DOCUMENT SECTION —
==============================
Since the hybrid was introduced last July at Mid-Ohio, the public perception has been all about weight. Drivers, fans, the media, your uncle Bill - everyone agrees the Dallara DW12 was never designed to carry that much weight, and the racing has suffered as a result.
It’s not all the hybrid’s fault, of course - the aeroscreen added a bunch of weight long before the hybrid got here. But the combination of the two is just too much.
Just look at the last lap of the Indy 500 this year compared to the last lap last year. Last year, without the hybrid, we got a dramatic back straight overtake that decided the race and somehow led to everyone liking Pato O’Ward more while cementing Josef Newgarden as an even bigger villain. This year? Sure there was a close battle for P1 on the last lap, but where was the dramatic overtake? Also, unlike last year, only one of the two guys battling for first was in all those Fox commercials. Clearly the hybrid sucks.
Except this is a data blog, and IndyCar has thousands of laps of racing every year. A two-lap sample maybe feels like not enough data to draw a definitive conclusion. So let’s dive in.
Margin of Victory.
Margin of Victory (MoV) - basically the time gap between P1 and P2 at the end of the race - seems to be the go-to metric whenever someone wants to cite how close the racing is. In fact, this post was inspired by an interview IndyCar’s Managing Director of Engine Development Darren Sansom gave on the Pit Pass Indy podcast. In it, Mr. Sansom specifically cites a low average MoV in the Hybrid Era as evidence that the Hybrid hasn’t ruined the racing. (Interview starts around 16:14 mark).
==============================
ENTRIES PROVIDED —
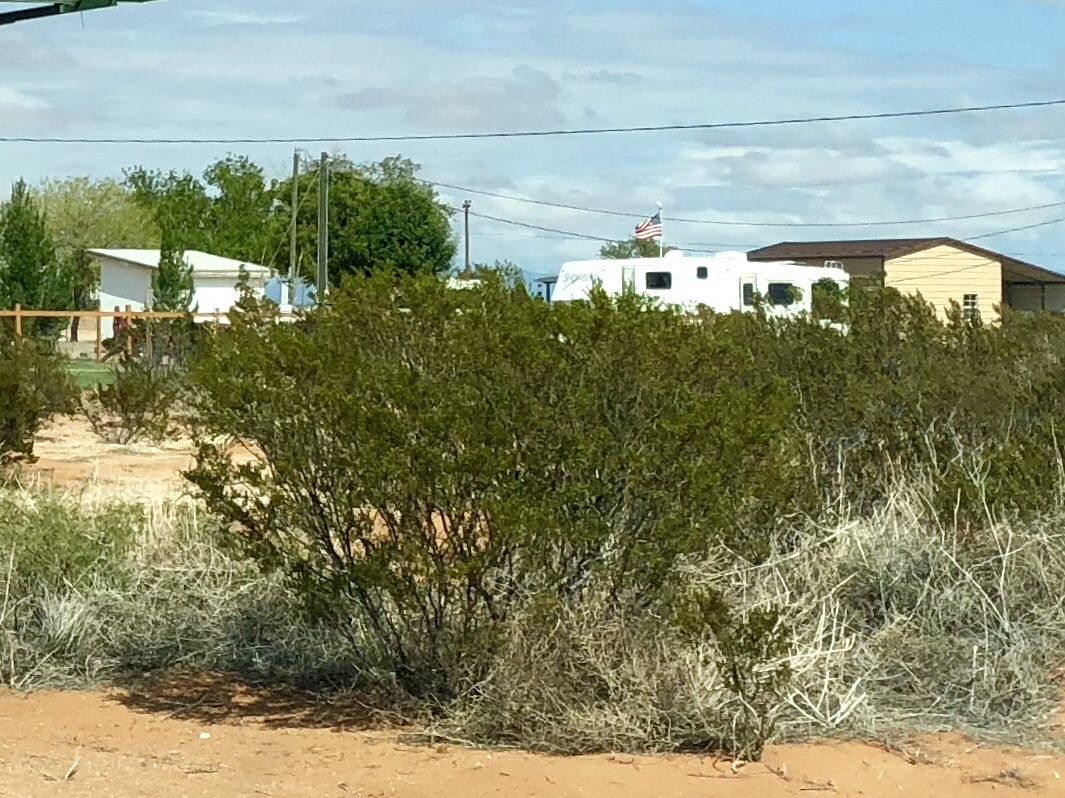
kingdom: Plantae
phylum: Tracheophyta
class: Magnoliopsida
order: Zygophyllales
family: Zygophyllaceae
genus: Larrea
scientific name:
==============================
GIVEN PROBLEM 1 — In the IndyCar hybrid post, when and where was the hybrid introduced?
GIVEN PROBLEM 2 — Condense the paragraph of the IndyCar hybrid post that begins "Margin of Victory (MoV) - basically" into a shorter version that keeps its main facts.

EXERCISE SOLUTION 1 — Last July at Mid-Ohio.

EXERCISE SOLUTION 2 — Margin of Victory (MoV), the time gap between P1 and P2 at the finish, is the metric people usually cite to show how close the racing is. The post was prompted by a Pit Pass Indy podcast interview with Darren Sansom, IndyCar's Managing Director of Engine Development. In it, he cites a low average MoV in the Hybrid Era as evidence that the hybrid hasn't ruined the racing. The interview starts around the 16:14 mark.